Just to be clear, my last post on using tube amps with ML speakers was just to give actual examples that not only is it possible, I've seen ML themselves do it. I'm not saying tubes are the answer here. Given the type of problem the OP has, all the amps I can think of that may somehow address the issue are all solid state. For me personally, I approach a problem by focusing on the end results needed. I love tube gear, but I won't buy something just because it uses tubes. It has to be the right solution, or you just make the problem bigger.

So, going back to the problem at hand, what is the end result that we are looking for here? That's where I'm at a loss. If we don't know where we need to end up, and if its achievable, I don't see how we can fix anything. But that's just me. There's a lot of smart people here, so I'm hoping to be proven wrong.
"Relatively few ML owners use tube amps I would think. Tube amps have never been in the picture."

Actually, that's not true. I've seen many ML systems that were powered by tubes. Here's a few examples.

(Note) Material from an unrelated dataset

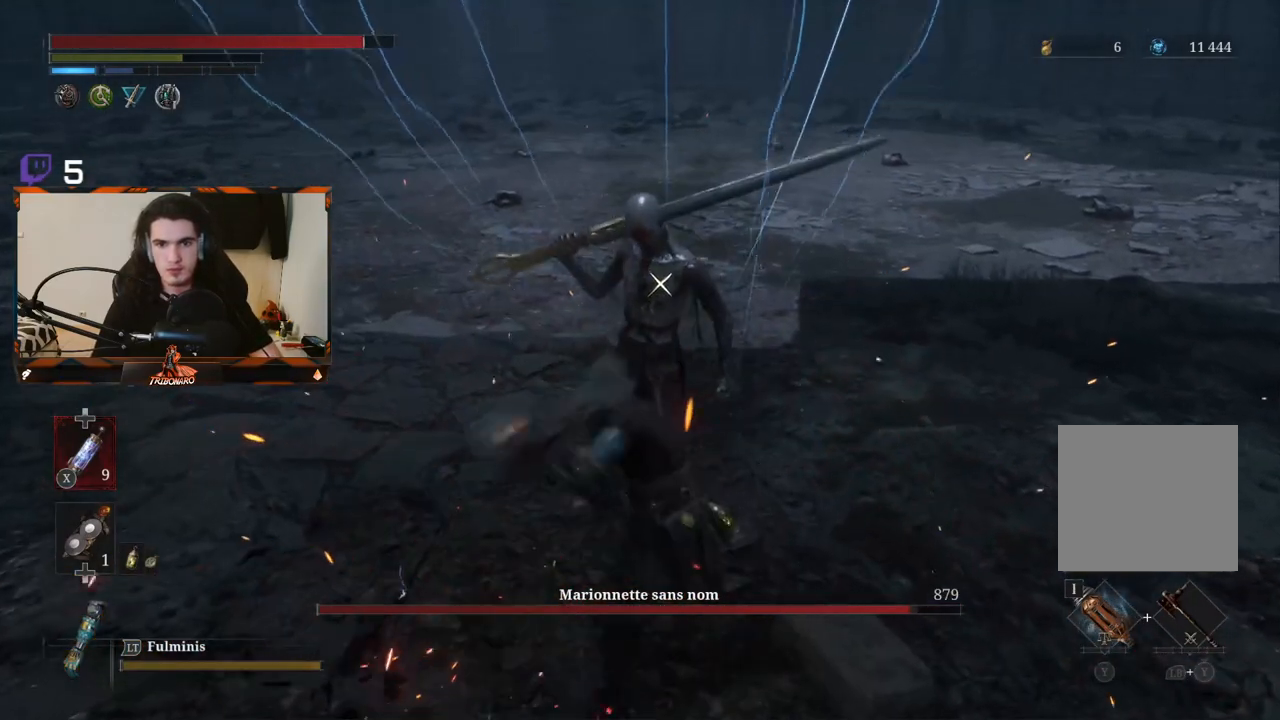
{"buttons": [], "left_stick": "center", "right_stick": "center", "events": []}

My VAC 30/30 had no problem driving my SL-3's. A good friend of mine is very into vintage gear, and have seen him power his CLS's with many different tube amps, even SET's (I know that's not the perfect match, but I thought it worth mentioning because the amps were very low power.), A dealer I know well sells ML as his main line of speakers and always had them paired with Jadis and Sonic Frontiers tube amps. I was invited to a staff meeting after hours at a B&M store that I did a lot of business with, for a new product demo (Prodigy) with and Gayle Sanders, and he set them up with an ARC VT-100. One of the magazines, TAS I think, put together a recommended system consisting of an ARC VT-50 and the Aerius or SL3 (can't remember as it was a long time ago.). Singer demoed the SL2's with an ARC Classic 60 and CJ 11-A.

I could keep going on and on with the examples. But I think pairing ML and tubes is much more common than you think.